The Character and Example of St. Pius X
St. Pius X was the stark opposite of all that.
The good pope was the kind of man that the modern world hates and fears, the kind of man the modern church has in such short supply, to its great detriment. He was a man who consistently, bravely, and zealously stood up for the truth.
Where our society, and the society of Pius’ time, demand that a person should avoid any mention of truth, or at least walk on eggshells around it to avoid hurting feelings, this saint was not in the least bit afraid to condemn error and present the unchanging gospel. Instead, he firmly exercised his authority as pope. In his own words, “We champion the authority of God. His authority and Commandments should be recognized, deferred to, and respected.” He responded to dissenters and critics of his time in clear and learned writing and preaching.
Instaurare Omnia in Christo
To “restore all things in Christ,” this was the papal motto, and personal mission of St. Pius X. To this end he introduced numerous changes in the discipline of the Church, in order to bring more souls deeper into relationship with Christ.
First and foremost, he placed a great emphasis on the importance of the sacraments, especially the Holy Eucharist and Confession. He reversed commonly held wisdom of the time by encouraging Catholics to seek both of these sacraments far more often, and strongly promoted daily communion. For this reason he was often called the Pope of the Blessed Sacrament.
St. Pius X also worked to improve the common prayer of the Church by revising the breviary. He strongly believed in the liturgy of the hours as well as the Mass as the ordinary means of seeking holiness.

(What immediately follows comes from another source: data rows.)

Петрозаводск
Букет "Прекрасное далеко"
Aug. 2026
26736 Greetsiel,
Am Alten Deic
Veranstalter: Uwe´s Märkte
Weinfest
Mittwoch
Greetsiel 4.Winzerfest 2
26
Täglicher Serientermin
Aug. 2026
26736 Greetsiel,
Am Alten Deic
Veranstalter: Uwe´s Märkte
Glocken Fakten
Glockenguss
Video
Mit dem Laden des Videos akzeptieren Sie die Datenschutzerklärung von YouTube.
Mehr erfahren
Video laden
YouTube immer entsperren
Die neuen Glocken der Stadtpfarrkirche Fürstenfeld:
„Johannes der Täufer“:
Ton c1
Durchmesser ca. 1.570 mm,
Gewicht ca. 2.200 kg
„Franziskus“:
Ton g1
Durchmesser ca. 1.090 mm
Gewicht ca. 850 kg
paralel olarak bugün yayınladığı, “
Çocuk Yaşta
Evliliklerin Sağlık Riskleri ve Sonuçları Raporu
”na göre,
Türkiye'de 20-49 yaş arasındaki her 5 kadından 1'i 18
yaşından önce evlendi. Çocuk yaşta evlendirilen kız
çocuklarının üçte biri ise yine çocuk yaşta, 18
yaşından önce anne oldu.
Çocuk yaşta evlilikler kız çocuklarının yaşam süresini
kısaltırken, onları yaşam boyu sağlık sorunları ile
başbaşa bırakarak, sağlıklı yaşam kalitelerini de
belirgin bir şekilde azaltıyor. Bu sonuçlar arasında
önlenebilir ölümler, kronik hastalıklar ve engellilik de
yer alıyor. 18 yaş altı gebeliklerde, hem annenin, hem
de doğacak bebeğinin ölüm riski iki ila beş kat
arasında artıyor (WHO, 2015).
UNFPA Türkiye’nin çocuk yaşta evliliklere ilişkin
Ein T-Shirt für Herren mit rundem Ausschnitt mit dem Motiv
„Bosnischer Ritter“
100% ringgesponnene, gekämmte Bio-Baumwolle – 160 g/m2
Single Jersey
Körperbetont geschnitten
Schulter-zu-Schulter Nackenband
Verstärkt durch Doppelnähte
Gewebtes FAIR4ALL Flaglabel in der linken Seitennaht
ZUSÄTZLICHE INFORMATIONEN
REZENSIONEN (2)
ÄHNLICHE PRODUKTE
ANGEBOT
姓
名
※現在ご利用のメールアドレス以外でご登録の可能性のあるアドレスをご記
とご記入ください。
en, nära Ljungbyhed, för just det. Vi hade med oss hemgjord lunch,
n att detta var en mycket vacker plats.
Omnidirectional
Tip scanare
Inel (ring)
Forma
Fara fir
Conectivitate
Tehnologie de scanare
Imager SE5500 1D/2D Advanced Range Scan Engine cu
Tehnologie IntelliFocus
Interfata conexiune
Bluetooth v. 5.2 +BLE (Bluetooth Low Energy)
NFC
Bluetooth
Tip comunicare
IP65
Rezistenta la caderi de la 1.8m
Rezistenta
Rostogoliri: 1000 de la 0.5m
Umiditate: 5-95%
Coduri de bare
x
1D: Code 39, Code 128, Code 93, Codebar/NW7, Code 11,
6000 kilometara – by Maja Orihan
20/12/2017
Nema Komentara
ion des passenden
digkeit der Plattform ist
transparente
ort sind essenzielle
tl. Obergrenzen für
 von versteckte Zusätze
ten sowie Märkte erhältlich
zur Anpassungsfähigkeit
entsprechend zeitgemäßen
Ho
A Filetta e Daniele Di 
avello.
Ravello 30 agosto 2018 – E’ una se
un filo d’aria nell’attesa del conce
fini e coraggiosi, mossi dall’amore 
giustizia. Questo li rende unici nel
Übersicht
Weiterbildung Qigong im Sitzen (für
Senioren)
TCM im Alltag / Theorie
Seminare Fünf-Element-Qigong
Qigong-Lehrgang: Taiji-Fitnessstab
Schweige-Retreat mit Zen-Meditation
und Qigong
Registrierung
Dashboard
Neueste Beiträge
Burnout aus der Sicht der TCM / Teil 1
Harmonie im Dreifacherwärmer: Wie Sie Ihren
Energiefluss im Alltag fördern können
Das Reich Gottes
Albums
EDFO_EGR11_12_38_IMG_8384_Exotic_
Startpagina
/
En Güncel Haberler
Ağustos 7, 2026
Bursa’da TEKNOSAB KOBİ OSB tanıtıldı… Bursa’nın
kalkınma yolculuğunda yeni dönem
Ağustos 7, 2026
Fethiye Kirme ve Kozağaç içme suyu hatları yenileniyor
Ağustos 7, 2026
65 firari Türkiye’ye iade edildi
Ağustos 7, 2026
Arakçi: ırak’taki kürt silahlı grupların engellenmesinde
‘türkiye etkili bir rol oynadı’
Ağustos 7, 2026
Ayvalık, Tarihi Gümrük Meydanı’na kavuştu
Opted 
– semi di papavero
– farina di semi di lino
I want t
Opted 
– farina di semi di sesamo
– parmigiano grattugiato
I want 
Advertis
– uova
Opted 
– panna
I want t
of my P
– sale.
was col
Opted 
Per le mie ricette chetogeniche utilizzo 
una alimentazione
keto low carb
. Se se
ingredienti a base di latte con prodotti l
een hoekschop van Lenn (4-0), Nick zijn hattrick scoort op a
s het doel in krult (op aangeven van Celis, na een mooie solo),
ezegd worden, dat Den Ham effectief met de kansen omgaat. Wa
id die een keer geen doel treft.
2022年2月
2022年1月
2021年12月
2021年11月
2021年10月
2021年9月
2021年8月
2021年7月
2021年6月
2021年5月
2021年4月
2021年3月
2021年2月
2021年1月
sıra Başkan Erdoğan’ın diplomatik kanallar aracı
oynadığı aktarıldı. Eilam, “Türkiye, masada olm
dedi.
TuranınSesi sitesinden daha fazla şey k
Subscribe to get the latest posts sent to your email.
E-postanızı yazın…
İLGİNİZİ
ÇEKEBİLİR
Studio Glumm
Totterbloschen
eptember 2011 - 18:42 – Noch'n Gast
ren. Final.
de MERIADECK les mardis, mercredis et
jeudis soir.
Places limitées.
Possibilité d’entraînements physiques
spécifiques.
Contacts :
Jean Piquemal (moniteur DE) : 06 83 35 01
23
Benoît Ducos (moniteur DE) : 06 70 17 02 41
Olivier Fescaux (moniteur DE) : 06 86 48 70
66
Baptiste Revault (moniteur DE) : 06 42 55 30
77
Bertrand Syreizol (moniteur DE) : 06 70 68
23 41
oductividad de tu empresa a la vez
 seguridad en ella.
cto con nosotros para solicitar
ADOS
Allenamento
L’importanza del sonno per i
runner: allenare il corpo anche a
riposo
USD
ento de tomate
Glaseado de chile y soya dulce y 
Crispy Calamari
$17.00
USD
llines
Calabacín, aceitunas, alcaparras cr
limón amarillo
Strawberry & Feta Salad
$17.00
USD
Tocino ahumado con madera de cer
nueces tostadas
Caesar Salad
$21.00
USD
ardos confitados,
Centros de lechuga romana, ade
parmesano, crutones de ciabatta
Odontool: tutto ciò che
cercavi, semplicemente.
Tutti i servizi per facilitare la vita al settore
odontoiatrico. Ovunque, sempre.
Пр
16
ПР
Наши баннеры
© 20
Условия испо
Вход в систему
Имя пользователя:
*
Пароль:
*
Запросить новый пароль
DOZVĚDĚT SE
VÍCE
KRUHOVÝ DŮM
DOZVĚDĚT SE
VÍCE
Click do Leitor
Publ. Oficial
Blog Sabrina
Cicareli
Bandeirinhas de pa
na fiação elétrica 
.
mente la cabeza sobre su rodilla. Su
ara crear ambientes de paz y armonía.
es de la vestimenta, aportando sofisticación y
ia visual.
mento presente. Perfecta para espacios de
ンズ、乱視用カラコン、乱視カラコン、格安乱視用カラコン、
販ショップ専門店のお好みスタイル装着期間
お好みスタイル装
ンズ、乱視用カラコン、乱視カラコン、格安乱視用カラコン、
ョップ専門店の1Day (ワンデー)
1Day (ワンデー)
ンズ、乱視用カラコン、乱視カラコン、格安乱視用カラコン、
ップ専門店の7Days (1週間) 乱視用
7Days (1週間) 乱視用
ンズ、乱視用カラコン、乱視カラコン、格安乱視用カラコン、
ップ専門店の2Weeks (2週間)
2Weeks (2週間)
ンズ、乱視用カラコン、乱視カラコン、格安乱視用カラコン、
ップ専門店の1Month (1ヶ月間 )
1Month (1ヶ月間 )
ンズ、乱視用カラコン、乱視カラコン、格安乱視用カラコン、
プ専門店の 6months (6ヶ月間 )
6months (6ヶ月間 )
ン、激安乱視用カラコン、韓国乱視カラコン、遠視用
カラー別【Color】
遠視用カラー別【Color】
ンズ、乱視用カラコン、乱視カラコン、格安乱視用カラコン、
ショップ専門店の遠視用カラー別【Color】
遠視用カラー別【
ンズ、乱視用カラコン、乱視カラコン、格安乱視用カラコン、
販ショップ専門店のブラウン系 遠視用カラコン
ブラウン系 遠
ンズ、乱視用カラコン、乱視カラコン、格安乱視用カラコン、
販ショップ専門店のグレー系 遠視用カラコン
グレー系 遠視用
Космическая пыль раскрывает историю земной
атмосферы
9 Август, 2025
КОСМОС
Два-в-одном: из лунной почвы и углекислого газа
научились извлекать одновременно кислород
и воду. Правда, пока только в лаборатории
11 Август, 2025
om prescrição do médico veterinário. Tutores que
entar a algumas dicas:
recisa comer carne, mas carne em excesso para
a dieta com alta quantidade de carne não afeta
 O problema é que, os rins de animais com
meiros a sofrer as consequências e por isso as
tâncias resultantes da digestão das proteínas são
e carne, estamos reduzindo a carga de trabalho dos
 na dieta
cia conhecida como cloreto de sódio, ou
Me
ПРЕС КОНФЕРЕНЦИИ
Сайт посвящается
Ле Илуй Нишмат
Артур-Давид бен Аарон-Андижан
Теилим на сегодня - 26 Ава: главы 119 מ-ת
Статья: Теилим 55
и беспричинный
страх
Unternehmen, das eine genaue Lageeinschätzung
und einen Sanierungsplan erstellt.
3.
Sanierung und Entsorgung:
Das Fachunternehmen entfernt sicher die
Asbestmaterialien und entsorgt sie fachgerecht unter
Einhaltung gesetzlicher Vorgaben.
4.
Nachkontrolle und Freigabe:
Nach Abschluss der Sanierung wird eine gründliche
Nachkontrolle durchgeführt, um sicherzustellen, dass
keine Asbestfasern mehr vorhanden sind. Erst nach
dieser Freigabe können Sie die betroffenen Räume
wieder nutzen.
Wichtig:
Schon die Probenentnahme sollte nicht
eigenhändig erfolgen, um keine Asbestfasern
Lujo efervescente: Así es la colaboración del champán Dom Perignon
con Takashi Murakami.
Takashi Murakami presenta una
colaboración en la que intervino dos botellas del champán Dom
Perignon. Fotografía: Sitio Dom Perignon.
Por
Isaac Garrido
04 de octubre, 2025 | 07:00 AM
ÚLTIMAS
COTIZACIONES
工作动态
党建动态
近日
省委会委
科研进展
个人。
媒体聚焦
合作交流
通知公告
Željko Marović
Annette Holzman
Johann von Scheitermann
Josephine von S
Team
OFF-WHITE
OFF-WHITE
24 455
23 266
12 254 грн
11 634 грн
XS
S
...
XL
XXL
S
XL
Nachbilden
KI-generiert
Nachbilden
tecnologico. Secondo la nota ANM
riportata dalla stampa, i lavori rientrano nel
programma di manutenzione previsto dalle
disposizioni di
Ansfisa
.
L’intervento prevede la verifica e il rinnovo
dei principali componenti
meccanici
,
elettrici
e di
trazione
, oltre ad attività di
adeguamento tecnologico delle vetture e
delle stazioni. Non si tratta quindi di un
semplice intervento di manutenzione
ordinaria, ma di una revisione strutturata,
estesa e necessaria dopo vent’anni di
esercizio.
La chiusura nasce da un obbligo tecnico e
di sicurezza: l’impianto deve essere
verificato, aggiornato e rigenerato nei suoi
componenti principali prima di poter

He even said that the “primary and indispensable source of the true Christian spirit is participation in the most holy mysteries and in the public, official prayer of the church.”
In terms of doctrine, Pius worked hard to promote orthodox belief and combat heresy. He ordered the writing of a universal Code of Canon Law, which was eventually finished by his successor. He wrote a popular Catechism, which was used around the world, although it was not promulgated as universal. He combated heresy by his syllabus of errors, Lamentabili Sane Exitu, and his encyclical, Pascendi Dominici Gregis, which clearly and concisely condemned and refuted numerous modernist errors.
The Heart of a Christian
Like many great preachers, St. Pius X was considered by his contemporaries and his opponents to be far too outspoken, to be dismissive, brusque, and even cold. But these critics were as wrong about the man as they were about his doctrines. St. Pius X’s strong teaching came from a loving heart conformed to Christ, who is both truth itself, and love itself.
We know that Pius X was very fond of the poor, especially children. He often personally taught catechism to the homeless street children of Venice, and gathered children during papal audiences, sometimes not even to teach but to talk to the children about whatever interested them.
Pius also flatly refused to give any promotions to his family, which had often been a point of corruption or distraction for other popes, who used their position for material benefit rather than to serve the Church.
St. Pius X was very quickly named a saint after his death in 1914, and is patron saint of pilgrims, first communicants, and, of course, Team Orthodoxy!
Pray for this great saint’s intercession whenever you go on a journey, he has really come through for members of Team Orthodoxy in the past.